Del Mar weighs rules for vacation rentals

By: Edward Sifuentes

June 27, 2016

It’s a struggle that plays out every summer when tourists invade small seaside towns — how to accommodate and profit from the visiting hordes while still preserving the community’s character and charm.

Del Mar is navigating those rocky waters as it tries to regulate short-term vacation rentals, whose increasing popularity is a boon for landlords and merchants but vexing for year-round residents who say their quiet neighborhoods are under assault.

Vacation rentals aren’t mentioned in Del Mar’s city code, which means technically they’re prohibited. Still, at least 130 are believed to be operating in the city — some for decades — and officials have never attempted to shut them down.

The status quo might have persisted if not for the advent of websites like Airbnb and VRBO.com, which led to more and more property owners and investors deciding to turn their homes into mini hotels.

The Del Mar City Council recently formed a subcommittee that will weigh options and draft rules for regulating such rentals, ranging from allowing them in limited areas or under certain conditions to officially banning them outright.

“Doing nothing is not an option,” said Councilman Al Corti. “The problem is it exists and we can’t allow it to exist under the current code.”

Two council members — Terry Sinnott and Dwight Worden — have been appointed to work on the draft regulations. They were asked to bring their proposal back to the council by August.

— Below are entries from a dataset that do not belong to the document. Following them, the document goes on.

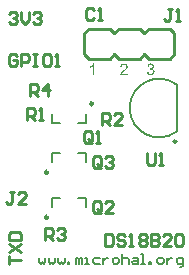
<source format=gto>
G04 Layer_Color=15132400*
%FSLAX25Y25*%
%MOIN*%
G70*
G01*
G75*
%ADD23C,0.00984*%
%ADD24C,0.00787*%
%ADD25C,0.01000*%
%ADD26C,0.00800*%
G36*
X48409Y66000D02*
X47940D01*
Y68999D01*
X47934Y68993D01*
X47911Y68970D01*
X47870Y68941D01*
X47818Y68900D01*
X47754Y68848D01*
X47673Y68796D01*
X47586Y68732D01*
X47487Y68674D01*
X47481D01*
X47476Y68668D01*
X47441Y68645D01*
X47389Y68616D01*
X47325Y68581D01*
X47249Y68540D01*
X47168Y68506D01*
X47081Y68465D01*
X47000Y68430D01*
Y68888D01*
X47006D01*
X47017Y68894D01*
X47041Y68906D01*
X47064Y68923D01*
X47099Y68941D01*
X47139Y68964D01*
X47232Y69016D01*
X47336Y69080D01*
X47452Y69155D01*
X47568Y69242D01*
X47684Y69335D01*
X47690Y69341D01*
X47696Y69347D01*
X47731Y69381D01*
X47783Y69434D01*
X47847Y69497D01*
X47916Y69579D01*
X47986Y69666D01*
X48050Y69758D01*
X48102Y69851D01*
X48409D01*
Y66000D01*
D02*
G37*
G36*
X58433Y69845D02*
X58479Y69840D01*
X58531Y69834D01*
X58589Y69828D01*
X58659Y69811D01*
X58798Y69776D01*
X58943Y69724D01*
X59013Y69689D01*
X59082Y69648D01*
X59152Y69596D01*
X59216Y69544D01*
X59221Y69538D01*
X59227Y69532D01*
X59245Y69515D01*
X59268Y69492D01*
X59291Y69457D01*
X59320Y69422D01*
X59378Y69335D01*
X59436Y69225D01*
X59488Y69091D01*
X59529Y68946D01*
X59535Y68865D01*
X59540Y68784D01*
Y68772D01*
Y68743D01*
X59535Y68697D01*
X59529Y68639D01*
X59517Y68569D01*
X59500Y68494D01*
X59477Y68413D01*
X59442Y68332D01*
X59436Y68320D01*
X59424Y68291D01*
X59401Y68250D01*
X59366Y68192D01*
X59326Y68123D01*
X59274Y68042D01*
X59204Y67955D01*
X59129Y67862D01*
X59117Y67850D01*
X59088Y67815D01*
X59036Y67763D01*
X59001Y67728D01*
X58960Y67688D01*
X58908Y67641D01*
X58856Y67589D01*
X58798Y67537D01*
X58734Y67473D01*
X58659Y67409D01*
X58583Y67340D01*
X58496Y67270D01*
X58404Y67189D01*
X58398Y67183D01*
X58386Y67172D01*
X58363Y67154D01*
X58334Y67131D01*
X58264Y67067D01*
X58177Y66992D01*
X58085Y66911D01*
X57998Y66829D01*
X57916Y66760D01*
X57887Y66731D01*
X57858Y66702D01*
X57853Y66696D01*
X57841Y66679D01*
X57818Y66655D01*
X57789Y66626D01*
X57760Y66586D01*
X57725Y66545D01*
X57661Y66452D01*
X59546D01*
Y66000D01*
X57006D01*
Y66006D01*
Y66029D01*
Y66064D01*
X57012Y66104D01*
X57017Y66151D01*
X57023Y66209D01*
X57041Y66267D01*
X57058Y66325D01*
Y66331D01*
X57064Y66336D01*
X57075Y66371D01*
X57099Y66423D01*
X57133Y66487D01*
X57180Y66563D01*
X57232Y66650D01*
X57296Y66742D01*
X57371Y66835D01*
Y66841D01*
X57383Y66847D01*
X57412Y66882D01*
X57458Y66934D01*
X57528Y67003D01*
X57615Y67085D01*
X57719Y67183D01*
X57847Y67293D01*
X57986Y67415D01*
X57992Y67421D01*
X58015Y67438D01*
X58044Y67462D01*
X58090Y67502D01*
X58137Y67543D01*
X58195Y67595D01*
X58328Y67711D01*
X58467Y67839D01*
X58607Y67972D01*
X58670Y68042D01*
X58734Y68105D01*
X58786Y68169D01*
X58833Y68227D01*
Y68233D01*
X58844Y68239D01*
X58856Y68256D01*
X58868Y68279D01*
X58902Y68337D01*
X58943Y68413D01*
X58984Y68500D01*
X59018Y68593D01*
X59042Y68697D01*
X59053Y68796D01*
Y68801D01*
Y68807D01*
X59047Y68842D01*
X59042Y68894D01*
X59030Y68958D01*
X59001Y69033D01*
X58966Y69109D01*
X58920Y69190D01*
X58850Y69265D01*
X58839Y69271D01*
X58815Y69294D01*
X58769Y69329D01*
X58711Y69364D01*
X58636Y69399D01*
X58543Y69434D01*
X58444Y69457D01*
X58328Y69463D01*
X58293D01*
X58270Y69457D01*
X58212Y69451D01*
X58131Y69439D01*
X58044Y69410D01*
X57951Y69376D01*
X57864Y69323D01*
X57783Y69254D01*
X57777Y69242D01*
X57754Y69213D01*
X57719Y69167D01*
X57684Y69103D01*
X57644Y69022D01*
X57615Y68929D01*
X57592Y68813D01*
X57580Y68685D01*
X57093Y68738D01*
Y68743D01*
Y68761D01*
X57099Y68790D01*
X57104Y68825D01*
X57116Y68871D01*
X57128Y68923D01*
X57157Y69045D01*
X57203Y69178D01*
X57267Y69312D01*
X57307Y69381D01*
X57354Y69445D01*
X57406Y69503D01*
X57464Y69561D01*
X57470Y69567D01*
X57481Y69573D01*
X57499Y69590D01*
X57522Y69608D01*
X57557Y69631D01*
X57597Y69654D01*
X57644Y69677D01*
X57696Y69706D01*
X57754Y69735D01*
X57824Y69758D01*
X57893Y69782D01*
X57969Y69805D01*
X58056Y69822D01*
X58143Y69840D01*
X58241Y69845D01*
X58340Y69851D01*
X58392D01*
X58433Y69845D01*
D02*
G37*
G36*
X67305D02*
X67386Y69834D01*
X67473Y69816D01*
X67572Y69793D01*
X67670Y69758D01*
X67769Y69712D01*
X67775D01*
X67781Y69706D01*
X67815Y69689D01*
X67862Y69660D01*
X67920Y69619D01*
X67984Y69567D01*
X68053Y69503D01*
X68117Y69428D01*
X68175Y69347D01*
X68181Y69335D01*
X68198Y69306D01*
X68221Y69260D01*
X68250Y69196D01*
X68274Y69126D01*
X68297Y69039D01*
X68314Y68952D01*
X68320Y68854D01*
Y68842D01*
Y68813D01*
X68314Y68767D01*
X68303Y68703D01*
X68285Y68633D01*
X68262Y68558D01*
X68227Y68477D01*
X68181Y68395D01*
X68175Y68384D01*
X68158Y68361D01*
X68123Y68326D01*
X68082Y68279D01*
X68024Y68227D01*
X67960Y68175D01*
X67879Y68117D01*
X67786Y68071D01*
X67792D01*
X67804Y68065D01*
X67821D01*
X67844Y68053D01*
X67902Y68036D01*
X67984Y68001D01*
X68065Y67960D01*
X68158Y67902D01*
X68245Y67833D01*
X68320Y67746D01*
X68326Y67734D01*
X68349Y67699D01*
X68378Y67647D01*
X68419Y67578D01*
X68453Y67491D01*
X68482Y67386D01*
X68506Y67264D01*
X68511Y67131D01*
Y67125D01*
Y67108D01*
Y67085D01*
X68506Y67050D01*
X68500Y67003D01*
X68494Y66957D01*
X68482Y66899D01*
X68465Y66841D01*
X68419Y66708D01*
X68390Y66632D01*
X68355Y66563D01*
X68314Y66493D01*
X68262Y66423D01*
X68204Y66354D01*
X68140Y66284D01*
X68134Y66278D01*
X68123Y66267D01*
X68105Y66249D01*
X68076Y66232D01*
X68036Y66203D01*
X67995Y66174D01*
X67943Y66145D01*
X67891Y66110D01*
X67827Y66075D01*
X67757Y66046D01*
X67676Y66017D01*
X67595Y65988D01*
X67508Y65971D01*
X67415Y65954D01*
X67322Y65942D01*
X67218Y65936D01*
X67172D01*
X67137Y65942D01*
X67090Y65948D01*
X67038Y65954D01*
X66986Y65959D01*
X66922Y65977D01*
X66789Y66012D01*
X66650Y66064D01*
X66580Y66099D01*
X66510Y66139D01*
X66441Y66186D01*
X66377Y66238D01*
X66371Y66244D01*
X66365Y66249D01*
X66348Y66267D01*
X66325Y66290D01*
X66302Y66325D01*
X66273Y66360D01*
X66238Y66400D01*
X66209Y66447D01*
X66139Y66563D01*
X66081Y66696D01*
X66029Y66847D01*
X66012Y66934D01*
X66000Y67021D01*
X66470Y67085D01*
Y67079D01*
X66476Y67067D01*
X66481Y67044D01*
X66487Y67021D01*
X66493Y66986D01*
X66505Y66945D01*
X66534Y66858D01*
X66574Y66766D01*
X66621Y66667D01*
X66679Y66574D01*
X66742Y66499D01*
X66754Y66493D01*
X66777Y66470D01*
X66818Y66447D01*
X66876Y66412D01*
X66945Y66383D01*
X67027Y66354D01*
X67114Y66331D01*
X67218Y66325D01*
X67253D01*
X67276Y66331D01*
X67334Y66336D01*
X67415Y66354D01*
X67502Y66383D01*
X67595Y66418D01*
X67694Y66476D01*
X67781Y66551D01*
X67792Y66563D01*
X67815Y66592D01*
X67856Y66644D01*
X67897Y66708D01*
X67937Y66795D01*
X67978Y66887D01*
X68001Y66998D01*
X68013Y67119D01*
Y67125D01*
Y67137D01*
Y67148D01*
X68007Y67172D01*
X68001Y67235D01*
X67984Y67311D01*
X67960Y67392D01*
X67920Y67479D01*
X67868Y67572D01*
X67798Y67653D01*
X67786Y67665D01*
X67757Y67688D01*
X67711Y67723D01*
X67653Y67763D01*
X67572Y67798D01*
X67479Y67833D01*
X67375Y67856D01*
X67259Y67868D01*
X67206D01*
X67166Y67862D01*
X67119Y67856D01*
X67061Y67844D01*
X66998Y67833D01*
X66928Y67815D01*
X66980Y68227D01*
X67009D01*
X67032Y68221D01*
X67108D01*
X67160Y68227D01*
X67235Y68239D01*
X67317Y68262D01*
X67404Y68285D01*
X67496Y68326D01*
X67589Y68378D01*
X67601Y68384D01*
X67630Y68407D01*
X67665Y68448D01*
X67711Y68500D01*
X67757Y68564D01*
X67792Y68645D01*
X67821Y68743D01*
X67833Y68859D01*
Y68865D01*
Y68871D01*
Y68906D01*
X67821Y68952D01*
X67810Y69010D01*
X67786Y69080D01*
X67757Y69149D01*
X67711Y69225D01*
X67653Y69289D01*
X67647Y69294D01*
X67624Y69318D01*
X67583Y69347D01*
X67531Y69376D01*
X67467Y69410D01*
X67392Y69434D01*
X67305Y69457D01*
X67206Y69463D01*
X67160D01*
X67108Y69451D01*
X67044Y69439D01*
X66969Y69422D01*
X66893Y69387D01*
X66818Y69347D01*
X66742Y69289D01*
X66737Y69283D01*
X66713Y69254D01*
X66684Y69213D01*
X66650Y69161D01*
X66609Y69086D01*
X66574Y68999D01*
X66539Y68894D01*
X66516Y68772D01*
X66046Y68854D01*
Y68859D01*
X66052Y68877D01*
X66058Y68900D01*
X66064Y68929D01*
X66075Y68970D01*
X66087Y69016D01*
X66128Y69120D01*
X66180Y69236D01*
X66244Y69358D01*
X66331Y69480D01*
X66435Y69584D01*
X66441Y69590D01*
X66447Y69596D01*
X66464Y69608D01*
X66493Y69625D01*
X66522Y69648D01*
X66557Y69671D01*
X66644Y69718D01*
X66754Y69764D01*
X66887Y69811D01*
X67032Y69840D01*
X67114Y69851D01*
X67247D01*
X67305Y69845D01*
D02*
G37*
D23*
X33012Y18563D02*
G03*
X33012Y18563I-492J0D01*
G01*
Y33563D02*
G03*
X33012Y33563I-492J0D01*
G01*
X75807Y43858D02*
G03*
X75807Y43858I-492J0D01*
G01*
X47972Y56437D02*
G03*
X47972Y56437I-492J0D01*
G01*
D24*
X75906Y62795D02*
G03*
X75906Y47205I-5906J-7795D01*
G01*
X43150Y25059D02*
X45748D01*
Y21850D02*
Y25059D01*
X34252D02*
X36850D01*
X34252Y21850D02*
Y25059D01*
X43150Y40059D02*
X45748D01*
Y36850D02*
Y40059D01*
X34252D02*
X36850D01*
X34252Y36850D02*
Y40059D01*
X75906Y47205D02*
Y62795D01*
X34252Y49941D02*
X36850D01*
X34252D02*
Y53150D01*
X43150Y49941D02*
X45748D01*
Y53150D01*
D25*
X45000Y73000D02*
Y80000D01*
Y73000D02*
X46500Y71500D01*
X53500D01*
X55000Y73000D01*
X56500Y71500D01*
X63500D01*
X65000Y73000D01*
X66500Y71500D01*
X73500D01*
X75000Y73000D01*
X73500Y81500D02*
X75000Y80000D01*
X65000D02*
X66500Y81500D01*
X63500D02*
X65000Y80000D01*
X55000D02*
X56500Y81500D01*
X53500D02*
X55000Y80000D01*
X46500Y81500D02*
X53500D01*
X45000Y80000D02*
X46500Y81500D01*
X66500D02*
X73500D01*
X56500D02*
X63500D01*
X66500D02*
X73500D01*
X56500D02*
X63500D01*
X75000Y73000D02*
Y80000D01*
X48166Y87832D02*
X47499Y88499D01*
X46166D01*
X45500Y87832D01*
Y85166D01*
X46166Y84500D01*
X47499D01*
X48166Y85166D01*
X49499Y84500D02*
X50832D01*
X50165D01*
Y88499D01*
X49499Y87832D01*
X74166Y87999D02*
X72833D01*
X73499D01*
Y84666D01*
X72833Y84000D01*
X72166D01*
X71500Y84666D01*
X75499Y84000D02*
X76832D01*
X76165D01*
Y87999D01*
X75499Y87332D01*
X21666Y26999D02*
X20333D01*
X20999D01*
Y23666D01*
X20333Y23000D01*
X19667D01*
X19000Y23666D01*
X25664Y23000D02*
X22999D01*
X25664Y25666D01*
Y26332D01*
X24998Y26999D01*
X23665D01*
X22999Y26332D01*
X47666Y44166D02*
Y46832D01*
X46999Y47499D01*
X45666D01*
X45000Y46832D01*
Y44166D01*
X45666Y43500D01*
X46999D01*
X46333Y44833D02*
X47666Y43500D01*
X46999D02*
X47666Y44166D01*
X48999Y43500D02*
X50332D01*
X49665D01*
Y47499D01*
X48999Y46832D01*
X50666Y20666D02*
Y23332D01*
X49999Y23999D01*
X48666D01*
X48000Y23332D01*
Y20666D01*
X48666Y20000D01*
X49999D01*
X49333Y21333D02*
X50666Y20000D01*
X49999D02*
X50666Y20666D01*
X54664Y20000D02*
X51999D01*
X54664Y22666D01*
Y23332D01*
X53998Y23999D01*
X52665D01*
X51999Y23332D01*
X50666Y35666D02*
Y38332D01*
X49999Y38999D01*
X48666D01*
X48000Y38332D01*
Y35666D01*
X48666Y35000D01*
X49999D01*
X49333Y36333D02*
X50666Y35000D01*
X49999D02*
X50666Y35666D01*
X51999Y38332D02*
X52665Y38999D01*
X53998D01*
X54664Y38332D01*
Y37666D01*
X53998Y36999D01*
X53332D01*
X53998D01*
X54664Y36333D01*
Y35666D01*
X53998Y35000D01*
X52665D01*
X51999Y35666D01*
X26000Y51000D02*
Y54999D01*
X27999D01*
X28666Y54332D01*
Y52999D01*
X27999Y52333D01*
X26000D01*
X27333D02*
X28666Y51000D01*
X29999D02*
X31332D01*
X30665D01*
Y54999D01*
X29999Y54332D01*
X51000Y49500D02*
Y53499D01*
X52999D01*
X53666Y52832D01*
Y51499D01*
X52999Y50833D01*
X51000D01*
X52333D02*
X53666Y49500D01*
X57665D02*
X54999D01*
X57665Y52166D01*
Y52832D01*
X56998Y53499D01*
X55665D01*
X54999Y52832D01*
X32000Y11000D02*
Y14999D01*
X33999D01*
X34666Y14332D01*
Y12999D01*
X33999Y12333D01*
X32000D01*
X33333D02*
X34666Y11000D01*
X35999Y14332D02*
X36665Y14999D01*
X37998D01*
X38664Y14332D01*
Y13666D01*
X37998Y12999D01*
X37332D01*
X37998D01*
X38664Y12333D01*
Y11666D01*
X37998Y11000D01*
X36665D01*
X35999Y11666D01*
X66000Y39999D02*
Y36666D01*
X66666Y36000D01*
X67999D01*
X68666Y36666D01*
Y39999D01*
X69999Y36000D02*
X71332D01*
X70665D01*
Y39999D01*
X69999Y39332D01*
X27000Y59000D02*
Y62999D01*
X28999D01*
X29666Y62332D01*
Y60999D01*
X28999Y60333D01*
X27000D01*
X28333D02*
X29666Y59000D01*
X32998D02*
Y62999D01*
X30999Y60999D01*
X33665D01*
X20001Y3000D02*
Y5666D01*
Y4333D01*
X24000D01*
X20001Y6999D02*
X24000Y9664D01*
X20001D02*
X24000Y6999D01*
X20001Y10997D02*
X24000D01*
Y12997D01*
X23334Y13663D01*
X20668D01*
X20001Y12997D01*
Y10997D01*
X20000Y86332D02*
X20666Y86999D01*
X21999D01*
X22666Y86332D01*
Y85666D01*
X21999Y84999D01*
X21333D01*
X21999D01*
X22666Y84333D01*
Y83666D01*
X21999Y83000D01*
X20666D01*
X20000Y83666D01*
X23999Y86999D02*
Y84333D01*
X25332Y83000D01*
X26665Y84333D01*
Y86999D01*
X27997Y86332D02*
X28664Y86999D01*
X29997D01*
X30663Y86332D01*
Y85666D01*
X29997Y84999D01*
X29330D01*
X29997D01*
X30663Y84333D01*
Y83666D01*
X29997Y83000D01*
X28664D01*
X27997Y83666D01*
X22666Y72332D02*
X21999Y72999D01*
X20666D01*
X20000Y72332D01*
Y69666D01*
X20666Y69000D01*
X21999D01*
X22666Y69666D01*
Y70999D01*
X21333D01*
X23999Y69000D02*
Y72999D01*
X25998D01*
X26665Y72332D01*
Y70999D01*
X25998Y70333D01*
X23999D01*
X27997Y72999D02*
X29330D01*
X28664D01*
Y69000D01*
X27997D01*
X29330D01*
X33329Y72999D02*
X31996D01*
X31330Y72332D01*
Y69666D01*
X31996Y69000D01*
X33329D01*
X33996Y69666D01*
Y72332D01*
X33329Y72999D01*
X35328Y69000D02*
X36661D01*
X35995D01*
Y72999D01*
X35328Y72332D01*
X52000Y12999D02*
Y9000D01*
X53999D01*
X54666Y9667D01*
Y12332D01*
X53999Y12999D01*
X52000D01*
X58665Y12332D02*
X57998Y12999D01*
X56665D01*
X55999Y12332D01*
Y11666D01*
X56665Y10999D01*
X57998D01*
X58665Y10333D01*
Y9667D01*
X57998Y9000D01*
X56665D01*
X55999Y9667D01*
X59997Y9000D02*
X61330D01*
X60664D01*
Y12999D01*
X59997Y12332D01*
X63330D02*
X63996Y12999D01*
X65329D01*
X65996Y12332D01*
Y11666D01*
X65329Y10999D01*
X65996Y10333D01*
Y9667D01*
X65329Y9000D01*
X63996D01*
X63330Y9667D01*
Y10333D01*
X63996Y10999D01*
X63330Y11666D01*
Y12332D01*
X63996Y10999D02*
X65329D01*
X67328Y12999D02*
Y9000D01*
X69328D01*
X69994Y9667D01*
Y10333D01*
X69328Y10999D01*
X67328D01*
X69328D01*
X69994Y11666D01*
Y12332D01*
X69328Y12999D01*
X67328D01*
X73993Y9000D02*
X71327D01*
X73993Y11666D01*
Y12332D01*
X73326Y12999D01*
X71994D01*
X71327Y12332D01*
X75326D02*
X75992Y12999D01*
X77325D01*
X77992Y12332D01*
Y9667D01*
X77325Y9000D01*
X75992D01*
X75326Y9667D01*
Y12332D01*
D26*
X30000Y5133D02*
Y3533D01*
X30533Y3000D01*
X31066Y3533D01*
X31600Y3000D01*
X32133Y3533D01*
Y5133D01*
X33199D02*
Y3533D01*
X33732Y3000D01*
X34265Y3533D01*
X34798Y3000D01*
X35332Y3533D01*
Y5133D01*
X36398D02*
Y3533D01*
X36931Y3000D01*
X37464Y3533D01*
X37997Y3000D01*
X38531Y3533D01*
Y5133D01*
X39597Y3000D02*
Y3533D01*
X40130D01*
Y3000D01*
X39597D01*
X42263D02*
Y5133D01*
X42796D01*
X43329Y4600D01*
Y3000D01*
Y4600D01*
X43862Y5133D01*
X44395Y4600D01*
Y3000D01*
X45462D02*
X46528D01*
X45995D01*
Y5133D01*
X45462D01*
X50260D02*
X48661D01*
X48127Y4600D01*
Y3533D01*
X48661Y3000D01*
X50260D01*
X51326Y5133D02*
Y3000D01*
Y4066D01*
X51860Y4600D01*
X52393Y5133D01*
X52926D01*
X55059Y3000D02*
X56125D01*
X56658Y3533D01*
Y4600D01*
X56125Y5133D01*
X55059D01*
X54525Y4600D01*
Y3533D01*
X55059Y3000D01*
X57724Y6199D02*
Y3000D01*
Y4600D01*
X58258Y5133D01*
X59324D01*
X59857Y4600D01*
Y3000D01*
X61457Y5133D02*
X62523D01*
X63056Y4600D01*
Y3000D01*
X61457D01*
X60923Y3533D01*
X61457Y4066D01*
X63056D01*
X64122Y3000D02*
X65189D01*
X64656D01*
Y6199D01*
X64122D01*
X66788Y3000D02*
Y3533D01*
X67321D01*
Y3000D01*
X66788D01*
X69987D02*
X71053D01*
X71587Y3533D01*
Y4600D01*
X71053Y5133D01*
X69987D01*
X69454Y4600D01*
Y3533D01*
X69987Y3000D01*
X72653Y5133D02*
Y3000D01*
Y4066D01*
X73186Y4600D01*
X73719Y5133D01*
X74252D01*
X76918Y1934D02*
X77451D01*
X77984Y2467D01*
Y5133D01*
X76385D01*
X75852Y4600D01*
Y3533D01*
X76385Y3000D01*
X77984D01*
M02*

</source>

“I think we should provide the opportunity for the whole community — industry, tenants and residents — to try to make this work … to come up with a phased approach knowing that ultimately if we can’t get this problem solved, we’ll go to much more strenuous regulations,” Sinnott said.

Worden emphasized his position that the rentals are already illegal in residential areas. He’s skeptical new regulations will work because vacation rentals are not consistent with Del Mar’s Community Plan, the city’s blueprint for development.

“As I see it, those who want to allow short-term rentals in residential zones need to bring forth proposed code amendments to change the rules to allow them,” Worden said. “Then, if council adopts the changes … short-term rentals would for the first time be legal in residential zones under the new regulations.”

Mayor Sherryl Parks agreed and also expressed reservations about the city being able to regulate vacation rentals because of lack of resources, noting that the city has only one code enforcement officer.

“I don’t think businesses are allowed in the residential zones,” Parks said. “If we allow short-term rentals, what is to prevent us from allowing a dental office or a psychiatrist (office) or other businesses?”

In April, the city adopted a moratorium on new rentals while the council considers regulating the industry. Officials held a workshop last week attended by nearly 80 people who provided input, including some who said the rentals should be severely restricted — with 30-day minimum stays — or not allowed at all.

Banning the rentals would probably face opposition from the state’s Coastal Commission, which favors them as a cheaper alternative to hotels.

City Attorney Leslie Devaney said that if the council decides not to regulate the rentals and instead bans them, the city would have phase them out over time. She later said more legal research is needed to determine how long that period might be.

“Because you have allowed them to operate for a while, then in order to take that right away, you’re going to have to amortize it over a significant amount of time,” Devaney said.

Whatever policy the council decides to pursue, it will have be written into city code, Devaney said.

About 50 people attended last week’s City Council meeting. Many of them were vacation rental owners and managers, who said some regulations would be acceptable but some limits, such as a seven-day minimum stay, would be unacceptable.

“We are not for a minimum length of stay because that would turn our town into a ghost town,” said Kimberly Jackson, who owns a vacation rental unit and manages rentals for others. “The average length of stay in San Diego is three nights. If we put a limit of seven nights, people are going to go somewhere else instead and spend their money somewhere else.”

A search of Airbnb and VRBO.com, as well as conversations with property managers, turned up 133 vacation rental listings in Del Mar earlier this year, city officials said. Some residents say they’ve found as many as 300 listings on such websites, which would mean that about 15 percent of the city’s housing stock (about 2,000 units) is being used for short term rentals.